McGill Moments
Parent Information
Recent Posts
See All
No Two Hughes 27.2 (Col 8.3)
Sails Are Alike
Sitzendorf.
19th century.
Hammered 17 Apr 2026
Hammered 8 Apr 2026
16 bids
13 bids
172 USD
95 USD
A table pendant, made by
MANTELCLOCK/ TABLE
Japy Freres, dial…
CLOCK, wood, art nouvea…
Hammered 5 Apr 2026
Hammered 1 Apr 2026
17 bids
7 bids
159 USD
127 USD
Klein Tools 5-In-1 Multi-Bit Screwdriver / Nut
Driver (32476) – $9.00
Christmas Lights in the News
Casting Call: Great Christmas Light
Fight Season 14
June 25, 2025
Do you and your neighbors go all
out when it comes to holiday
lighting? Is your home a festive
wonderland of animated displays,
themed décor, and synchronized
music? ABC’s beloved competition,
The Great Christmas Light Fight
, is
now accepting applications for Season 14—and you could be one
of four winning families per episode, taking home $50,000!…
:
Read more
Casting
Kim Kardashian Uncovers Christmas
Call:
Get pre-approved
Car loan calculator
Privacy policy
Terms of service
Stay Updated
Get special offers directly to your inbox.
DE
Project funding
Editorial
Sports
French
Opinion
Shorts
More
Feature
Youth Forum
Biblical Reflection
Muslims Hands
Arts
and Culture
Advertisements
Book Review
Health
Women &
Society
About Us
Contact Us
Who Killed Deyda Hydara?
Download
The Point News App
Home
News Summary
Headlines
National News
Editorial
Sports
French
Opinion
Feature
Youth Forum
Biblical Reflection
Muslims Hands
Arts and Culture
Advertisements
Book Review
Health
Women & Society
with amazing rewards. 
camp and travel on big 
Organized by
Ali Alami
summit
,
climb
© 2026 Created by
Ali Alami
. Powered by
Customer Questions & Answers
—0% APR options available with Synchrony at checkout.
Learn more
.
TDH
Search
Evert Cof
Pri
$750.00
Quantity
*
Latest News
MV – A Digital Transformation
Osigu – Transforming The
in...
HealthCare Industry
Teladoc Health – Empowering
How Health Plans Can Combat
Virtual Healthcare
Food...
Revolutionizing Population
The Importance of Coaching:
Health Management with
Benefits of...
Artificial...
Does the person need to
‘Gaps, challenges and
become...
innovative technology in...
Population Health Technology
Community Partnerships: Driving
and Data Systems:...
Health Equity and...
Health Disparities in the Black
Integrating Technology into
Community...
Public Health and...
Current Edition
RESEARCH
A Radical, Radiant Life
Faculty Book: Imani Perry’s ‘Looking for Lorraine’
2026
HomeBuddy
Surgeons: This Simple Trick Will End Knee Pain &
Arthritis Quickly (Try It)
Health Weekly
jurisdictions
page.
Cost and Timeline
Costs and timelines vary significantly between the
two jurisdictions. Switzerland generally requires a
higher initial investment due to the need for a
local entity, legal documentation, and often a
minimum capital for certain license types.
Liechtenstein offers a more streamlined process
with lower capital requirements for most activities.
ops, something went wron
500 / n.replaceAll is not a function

→ **WHAT THE TASK REQUIRES**: Starting with the line that contains "Car loan calculator", output every line through the end of the listing above, unchanged.

→ **RESULT FOR THIS TASK**:
Car loan calculator
Privacy policy
Terms of service
Stay Updated
Get special offers directly to your inbox.
DE
Project funding
Editorial
Sports
French
Opinion
Shorts
More
Feature
Youth Forum
Biblical Reflection
Muslims Hands
Arts
and Culture
Advertisements
Book Review
Health
Women &
Society
About Us
Contact Us
Who Killed Deyda Hydara?
Download
The Point News App
Home
News Summary
Headlines
National News
Editorial
Sports
French
Opinion
Feature
Youth Forum
Biblical Reflection
Muslims Hands
Arts and Culture
Advertisements
Book Review
Health
Women & Society
with amazing rewards. 
camp and travel on big 
Organized by
Ali Alami
summit
,
climb
© 2026 Created by
Ali Alami
. Powered by
Customer Questions & Answers
—0% APR options available with Synchrony at checkout.
Learn more
.
TDH
Search
Evert Cof
Pri
$750.00
Quantity
*
Latest News
MV – A Digital Transformation
Osigu – Transforming The
in...
HealthCare Industry
Teladoc Health – Empowering
How Health Plans Can Combat
Virtual Healthcare
Food...
Revolutionizing Population
The Importance of Coaching:
Health Management with
Benefits of...
Artificial...
Does the person need to
‘Gaps, challenges and
become...
innovative technology in...
Population Health Technology
Community Partnerships: Driving
and Data Systems:...
Health Equity and...
Health Disparities in the Black
Integrating Technology into
Community...
Public Health and...
Current Edition
RESEARCH
A Radical, Radiant Life
Faculty Book: Imani Perry’s ‘Looking for Lorraine’
2026
HomeBuddy
Surgeons: This Simple Trick Will End Knee Pain &
Arthritis Quickly (Try It)
Health Weekly
jurisdictions
page.
Cost and Timeline
Costs and timelines vary significantly between the
two jurisdictions. Switzerland generally requires a
higher initial investment due to the need for a
local entity, legal documentation, and often a
minimum capital for certain license types.
Liechtenstein offers a more streamlined process
with lower capital requirements for most activities.
ops, something went wron
500 / n.replaceAll is not a function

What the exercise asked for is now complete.